* WHAT YOU ARE ASKED TO DO: Please repeat each line below exactly, with no images in the copy.

* DATASET EXCERPTS:
******
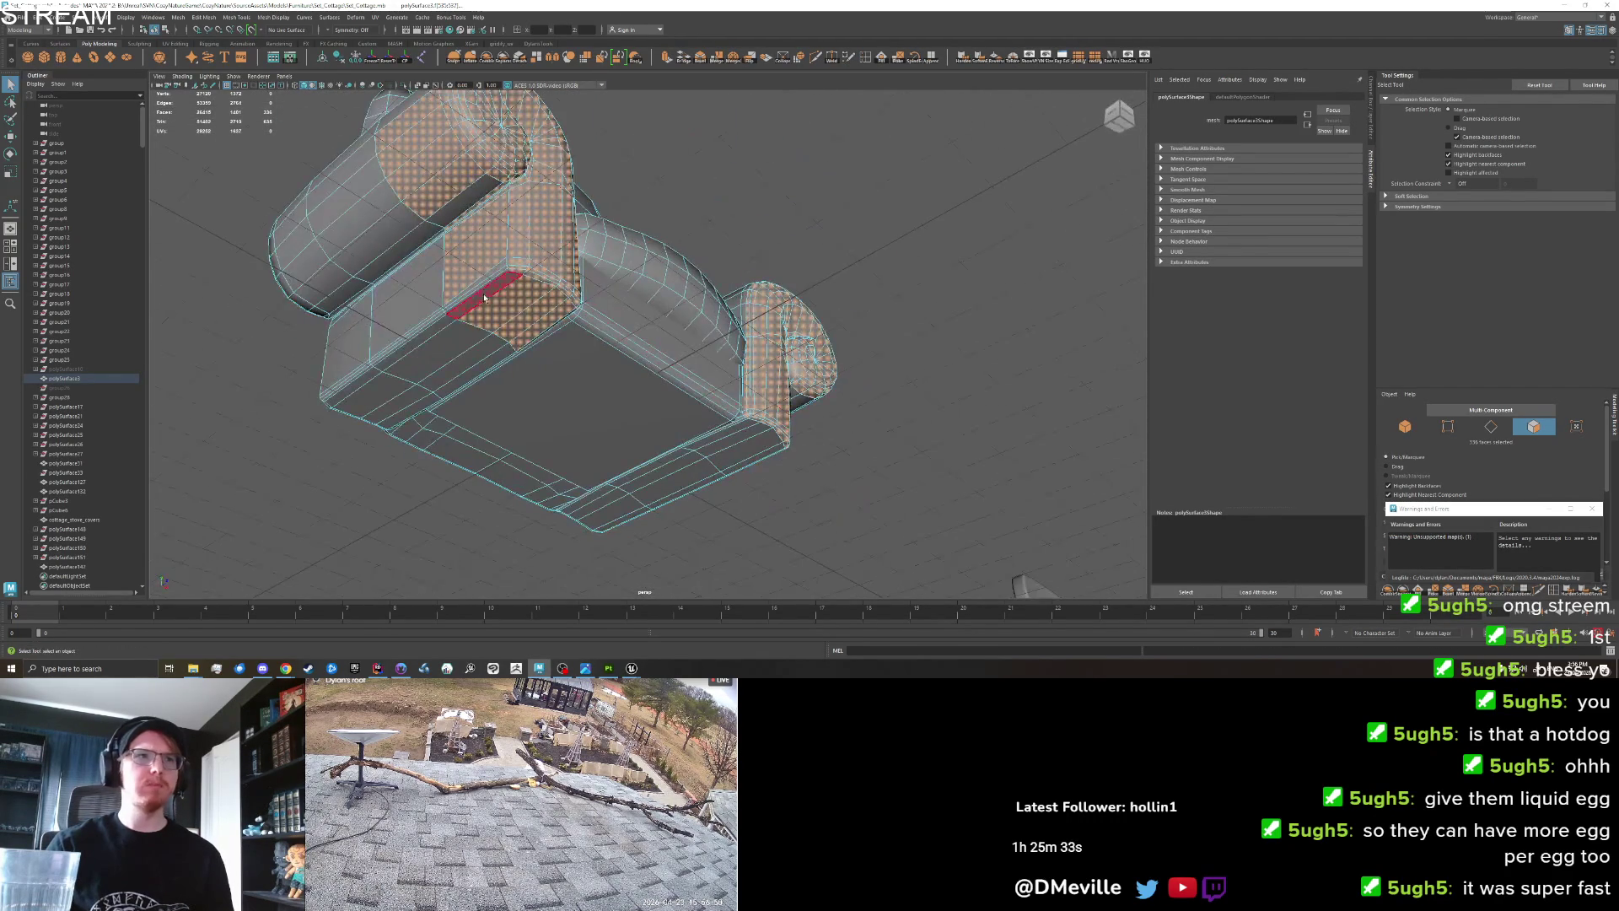
mouse_move(624, 373)
alt+mouse_down()
mouse_move(516, 311)
mouse_move(579, 320)
mouse_move(642, 402)
mouse_move(665, 342)
alt+mouse_up()
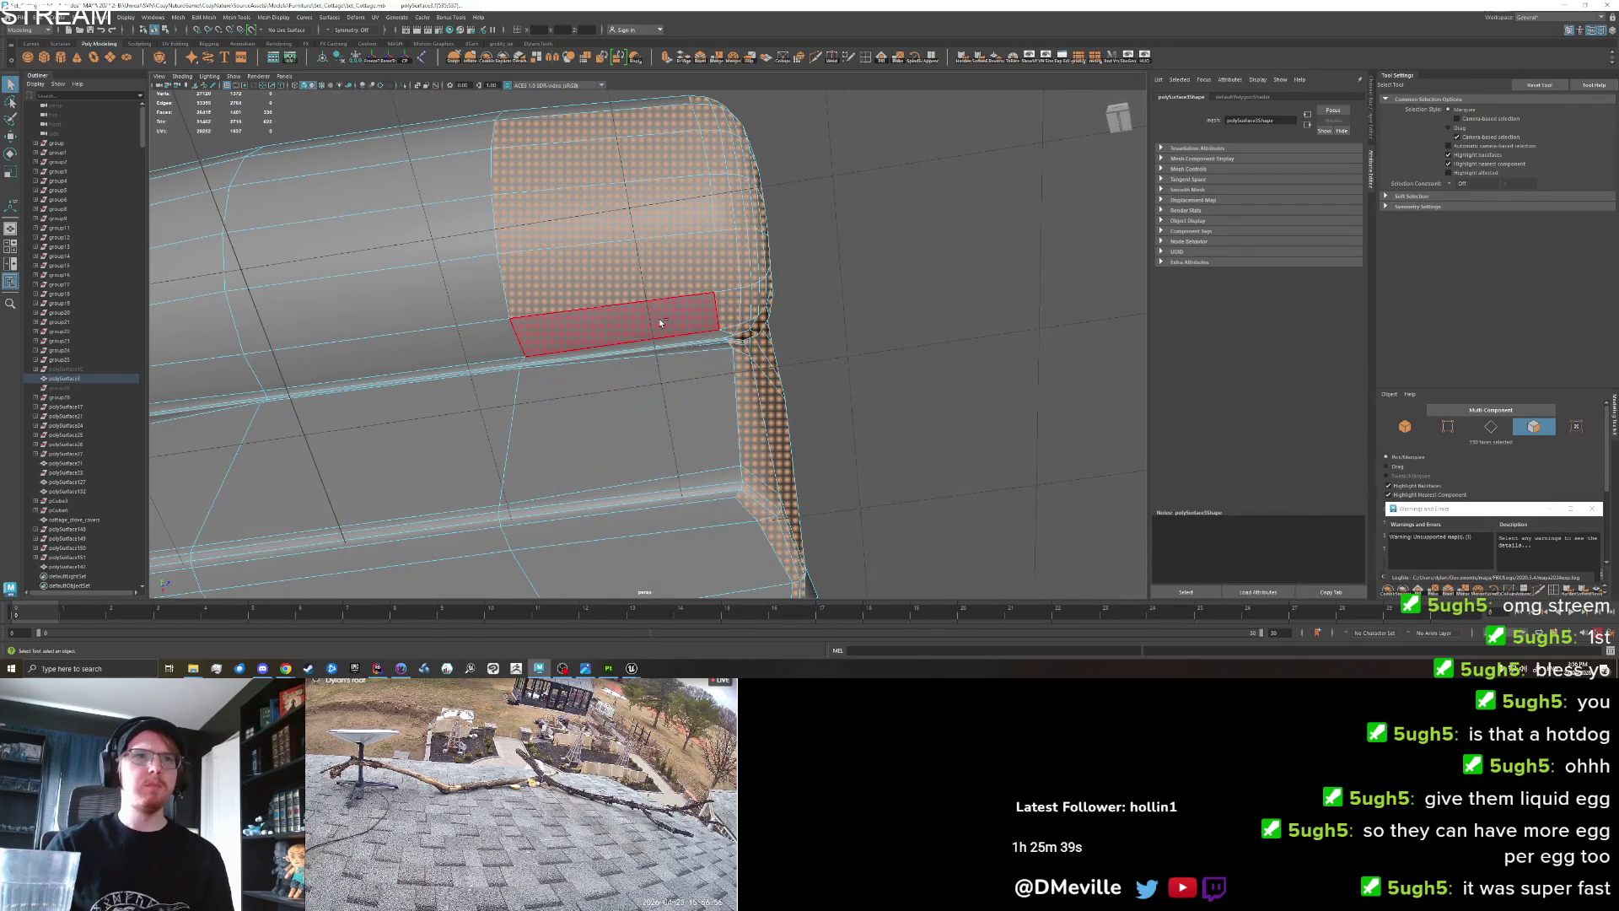
mouse_move(597, 135)
alt+mouse_down()
mouse_move(618, 279)
mouse_move(664, 372)
mouse_move(968, 362)
mouse_move(764, 418)
alt+mouse_up()
scroll(764, 418, down, 10)
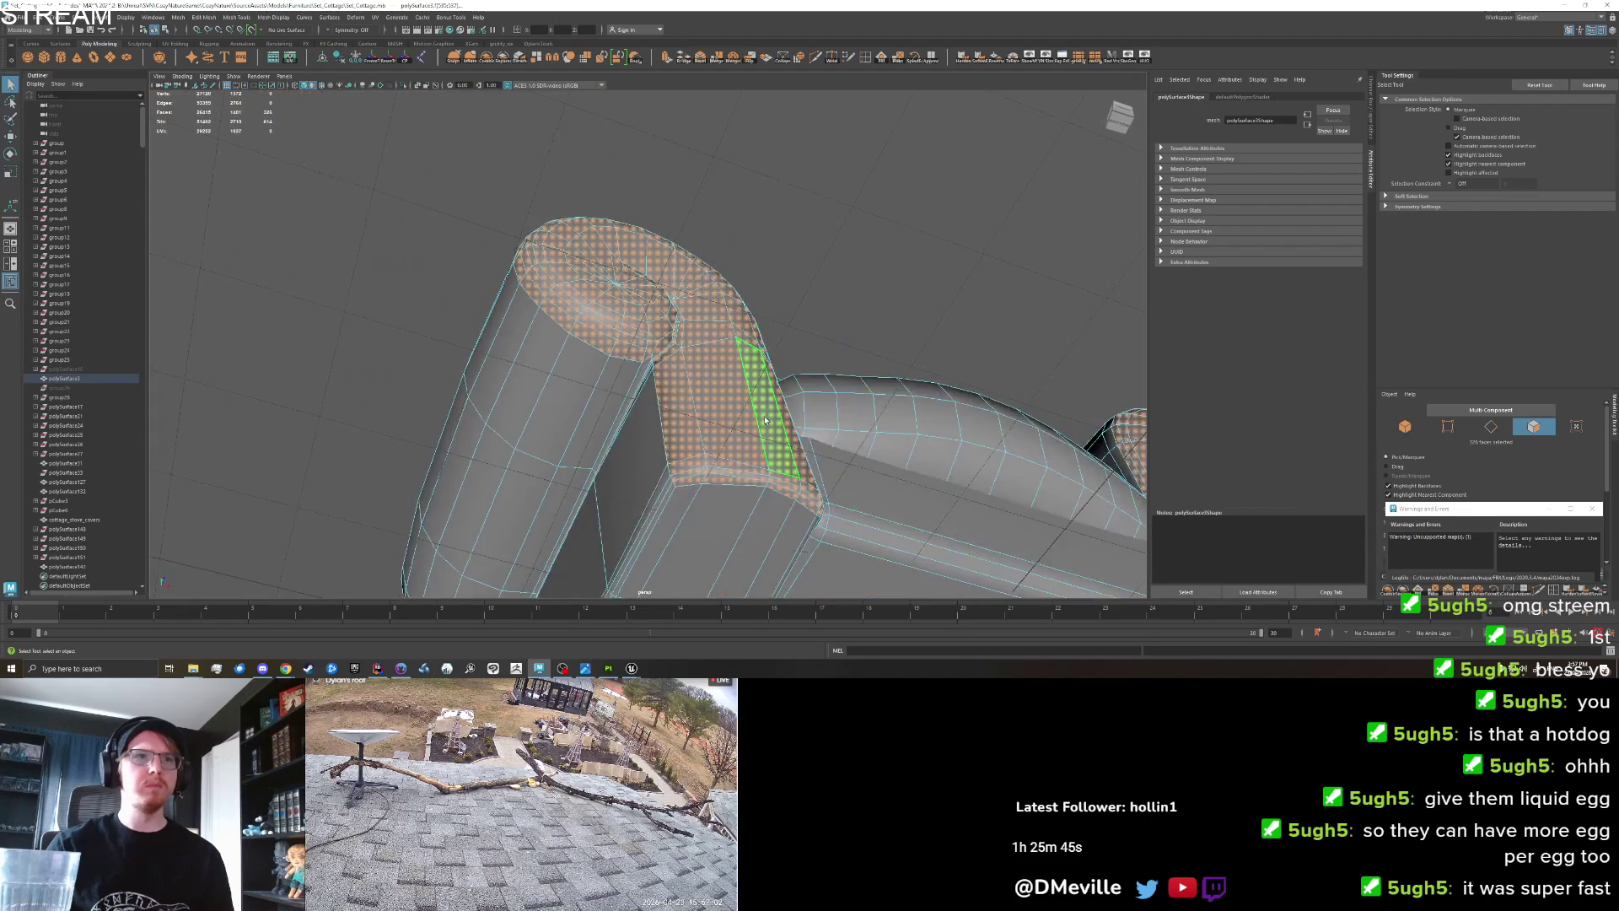
mouse_move(764, 418)
alt+mouse_down()
mouse_move(727, 440)
mouse_move(742, 422)
mouse_move(722, 368)
mouse_move(741, 373)
mouse_move(674, 434)
alt+mouse_up()
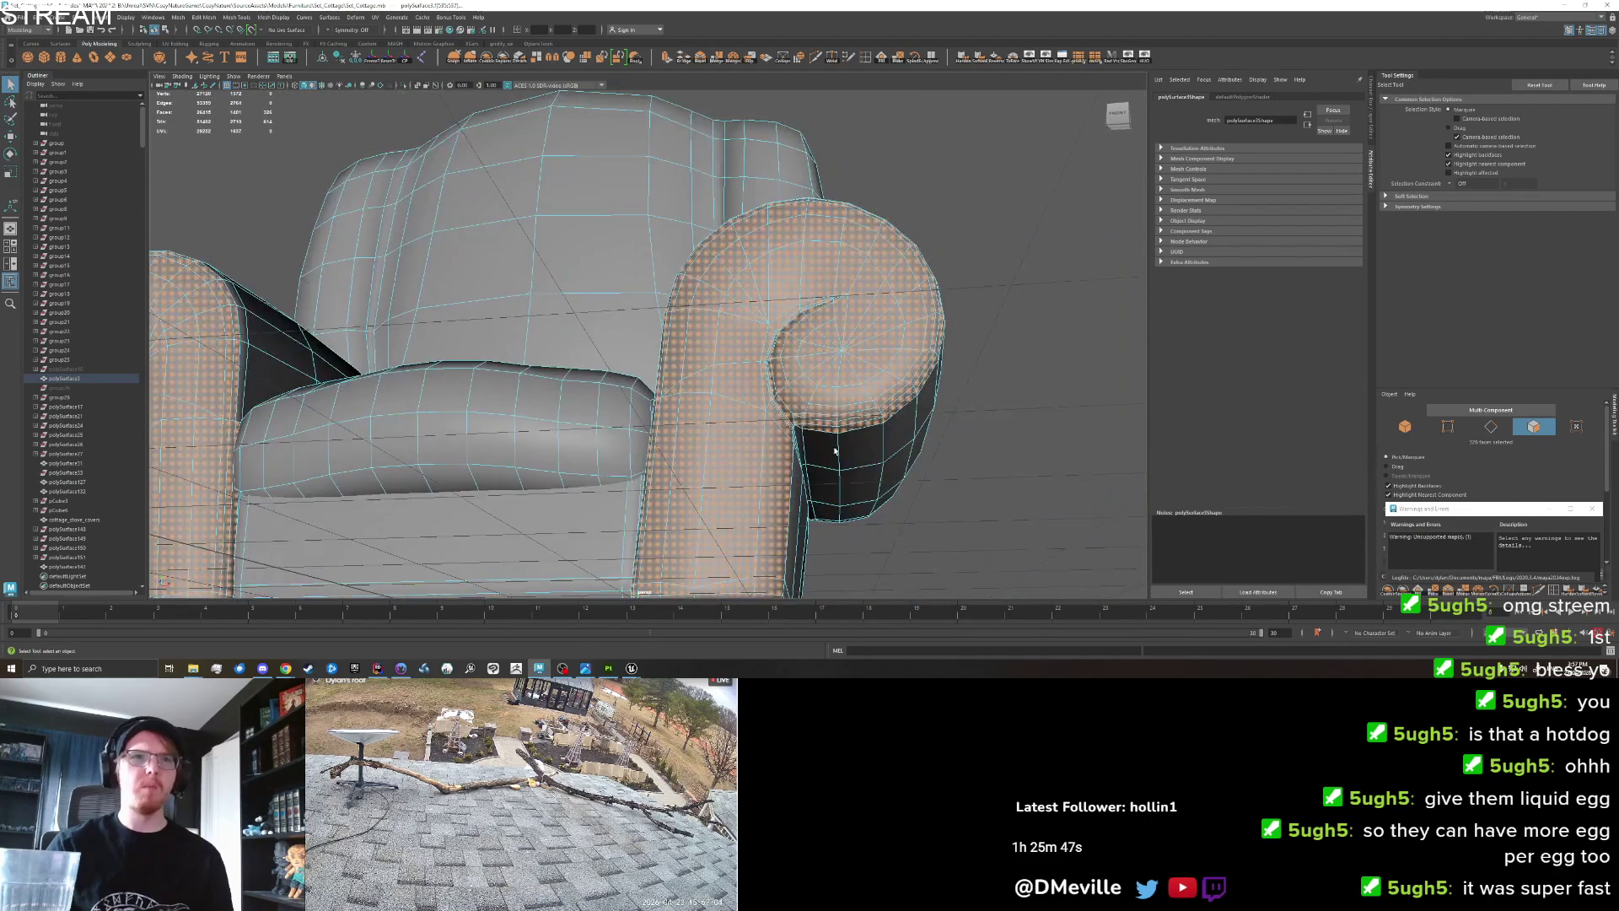
scroll(726, 405, up, 10)
scroll(662, 432, down, 5)
mouse_move(703, 390)
mouse_down()
mouse_move(665, 364)
mouse_move(527, 389)
mouse_up()
shift+click(658, 365)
******
* EXERCISE ANSWER:
mouse_move(624, 373)
alt+mouse_down()
mouse_move(516, 311)
mouse_move(579, 320)
mouse_move(642, 402)
mouse_move(665, 342)
alt+mouse_up()
mouse_move(597, 135)
alt+mouse_down()
mouse_move(618, 279)
mouse_move(664, 372)
mouse_move(968, 362)
mouse_move(764, 418)
alt+mouse_up()
scroll(764, 418, down, 10)
mouse_move(764, 418)
alt+mouse_down()
mouse_move(727, 440)
mouse_move(742, 422)
mouse_move(722, 368)
mouse_move(741, 373)
mouse_move(674, 434)
alt+mouse_up()
scroll(726, 405, up, 10)
scroll(662, 432, down, 5)
mouse_move(703, 390)
mouse_down()
mouse_move(665, 364)
mouse_move(527, 389)
mouse_up()
shift+click(658, 365)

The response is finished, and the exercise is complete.